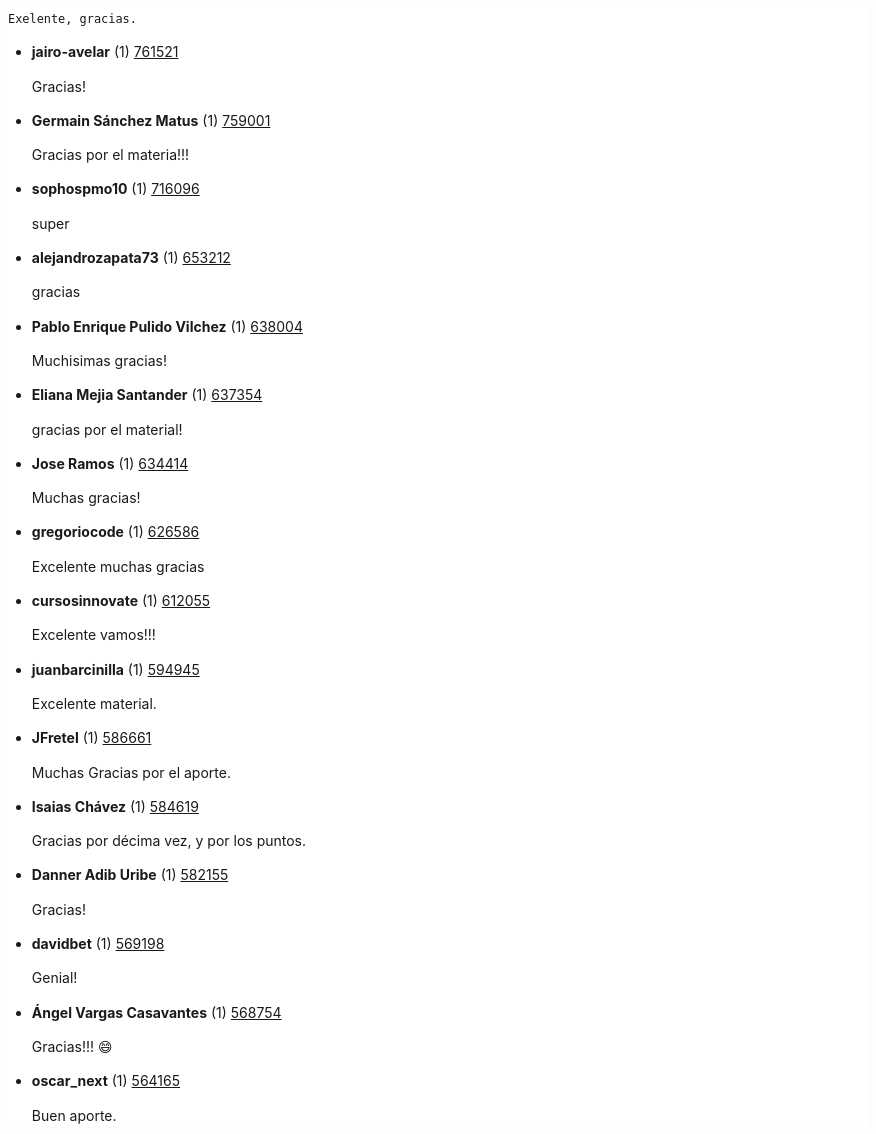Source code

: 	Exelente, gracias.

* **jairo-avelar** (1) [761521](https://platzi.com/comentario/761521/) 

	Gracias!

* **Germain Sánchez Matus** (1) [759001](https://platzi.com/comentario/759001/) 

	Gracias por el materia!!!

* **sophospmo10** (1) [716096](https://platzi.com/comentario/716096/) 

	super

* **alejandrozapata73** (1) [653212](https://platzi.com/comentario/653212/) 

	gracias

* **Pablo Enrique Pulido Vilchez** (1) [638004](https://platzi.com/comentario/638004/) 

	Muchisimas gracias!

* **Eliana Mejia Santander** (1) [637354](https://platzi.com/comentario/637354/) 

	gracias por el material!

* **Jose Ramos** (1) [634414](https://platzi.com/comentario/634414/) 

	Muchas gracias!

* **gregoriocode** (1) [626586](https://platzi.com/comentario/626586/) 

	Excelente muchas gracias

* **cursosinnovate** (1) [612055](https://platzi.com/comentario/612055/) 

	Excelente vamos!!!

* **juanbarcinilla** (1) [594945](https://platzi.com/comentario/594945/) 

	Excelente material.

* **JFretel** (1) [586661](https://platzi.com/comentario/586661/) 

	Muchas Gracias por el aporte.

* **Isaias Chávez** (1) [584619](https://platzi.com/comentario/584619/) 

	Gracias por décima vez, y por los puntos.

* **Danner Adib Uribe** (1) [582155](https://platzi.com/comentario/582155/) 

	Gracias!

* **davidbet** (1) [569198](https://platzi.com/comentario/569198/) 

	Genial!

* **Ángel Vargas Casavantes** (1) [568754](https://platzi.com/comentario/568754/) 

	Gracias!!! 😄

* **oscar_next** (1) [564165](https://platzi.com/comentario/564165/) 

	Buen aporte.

......

The problem: Report only the number of lines in the data above that contain the word "Excelente".

Written response: 3